I like all of it apart from inside the cheeks, chin and forehead (which I added later as the face was too dark). But the part I planned before I started is working quite well.
The ‘border’ outside the face and the neck/jumper was great fun… and feels balanced and dynamic to me… it reminded me of acting as I just had to be in the zone. I switched off my thinking (word based) brain and focussed on balancing shape, line, and the weighting of light and dark. It was like sculpting with light and I worked at it till it sat in space properly. Which is an odd way to think of it as it’s a flat patterned space – but it ‘felt’ much more like a 3D sculpture.
I think I need to know the structure of the face better to ‘abstract’ it, and I know nothing of the language of African art… so inside the face is much weaker. However, the nose and eyebrows are beginning to register… but the rest of the face is too prosaic and realistic.
With my oil paint, which doesn’t dry (or rather oxidise) for months – it isn’t even touch dry for a couple of weeks – it’s very hard to paint over. And my brushes were too big for what I now thing of as a tiny piece of paper.

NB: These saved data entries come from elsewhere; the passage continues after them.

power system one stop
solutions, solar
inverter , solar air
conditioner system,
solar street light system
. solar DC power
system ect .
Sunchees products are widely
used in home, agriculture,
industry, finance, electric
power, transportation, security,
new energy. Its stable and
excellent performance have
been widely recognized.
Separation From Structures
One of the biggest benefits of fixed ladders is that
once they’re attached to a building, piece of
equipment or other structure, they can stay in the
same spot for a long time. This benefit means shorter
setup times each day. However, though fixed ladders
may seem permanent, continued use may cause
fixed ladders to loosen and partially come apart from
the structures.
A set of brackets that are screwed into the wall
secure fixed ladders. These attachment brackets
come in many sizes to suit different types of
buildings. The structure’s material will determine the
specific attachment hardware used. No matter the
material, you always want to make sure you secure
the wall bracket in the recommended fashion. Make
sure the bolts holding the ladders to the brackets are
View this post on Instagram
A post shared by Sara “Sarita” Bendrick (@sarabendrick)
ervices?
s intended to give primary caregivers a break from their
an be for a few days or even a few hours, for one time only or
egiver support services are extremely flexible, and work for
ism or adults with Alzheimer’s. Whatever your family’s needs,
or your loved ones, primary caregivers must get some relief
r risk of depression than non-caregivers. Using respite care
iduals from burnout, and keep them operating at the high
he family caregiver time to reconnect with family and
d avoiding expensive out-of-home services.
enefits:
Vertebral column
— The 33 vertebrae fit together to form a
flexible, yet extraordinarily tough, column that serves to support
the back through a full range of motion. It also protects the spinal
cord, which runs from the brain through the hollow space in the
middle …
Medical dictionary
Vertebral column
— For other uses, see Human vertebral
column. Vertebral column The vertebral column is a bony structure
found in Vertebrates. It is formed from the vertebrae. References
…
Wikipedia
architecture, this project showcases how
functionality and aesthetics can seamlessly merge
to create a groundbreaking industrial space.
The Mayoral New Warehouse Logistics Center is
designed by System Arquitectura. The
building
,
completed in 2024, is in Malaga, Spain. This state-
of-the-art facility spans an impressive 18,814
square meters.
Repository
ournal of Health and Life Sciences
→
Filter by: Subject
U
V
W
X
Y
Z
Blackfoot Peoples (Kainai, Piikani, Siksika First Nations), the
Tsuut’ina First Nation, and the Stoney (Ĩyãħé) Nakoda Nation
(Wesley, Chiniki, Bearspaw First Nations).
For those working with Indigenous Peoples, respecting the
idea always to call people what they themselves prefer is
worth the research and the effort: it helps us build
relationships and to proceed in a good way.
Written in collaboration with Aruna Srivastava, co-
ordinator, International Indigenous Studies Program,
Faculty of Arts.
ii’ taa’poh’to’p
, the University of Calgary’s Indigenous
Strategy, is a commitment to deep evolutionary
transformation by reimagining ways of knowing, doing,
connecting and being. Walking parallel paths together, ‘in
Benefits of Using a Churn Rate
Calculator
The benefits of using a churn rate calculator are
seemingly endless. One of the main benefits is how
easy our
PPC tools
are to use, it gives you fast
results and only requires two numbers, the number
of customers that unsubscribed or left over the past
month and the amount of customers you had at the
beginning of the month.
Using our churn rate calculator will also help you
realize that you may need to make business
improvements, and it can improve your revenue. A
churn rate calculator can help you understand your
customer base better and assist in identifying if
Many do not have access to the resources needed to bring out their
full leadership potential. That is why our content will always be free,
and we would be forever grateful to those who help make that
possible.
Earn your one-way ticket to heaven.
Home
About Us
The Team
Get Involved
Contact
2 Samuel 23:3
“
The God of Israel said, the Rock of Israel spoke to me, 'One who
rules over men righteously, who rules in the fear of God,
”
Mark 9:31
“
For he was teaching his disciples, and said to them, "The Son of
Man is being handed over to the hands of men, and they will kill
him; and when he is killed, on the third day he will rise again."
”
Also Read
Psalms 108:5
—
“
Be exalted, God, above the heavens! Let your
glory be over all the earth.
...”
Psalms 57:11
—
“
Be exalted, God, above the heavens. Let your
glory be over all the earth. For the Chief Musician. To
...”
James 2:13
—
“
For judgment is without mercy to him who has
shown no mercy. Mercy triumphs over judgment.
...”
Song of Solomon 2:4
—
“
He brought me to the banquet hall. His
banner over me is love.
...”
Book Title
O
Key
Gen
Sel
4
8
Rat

Diana is right, I need tom work bigger.
I think with oil paint you got to get it right first time, be bold, scrape off if it’s a real hash and leave little gaps between edges… use the canvas as part of your painting like Modigliani did.
….
I’ve really enjoyed this exercise and feel I’ve moved a step away from always going for a likeness. I started with a monotype and explored three very different ways of capturing a face, all equally valid, based on two famous artists (Elizabeth Paynton and Picasso) and two artistic styles German Expressionism and ‘Ceramic art’.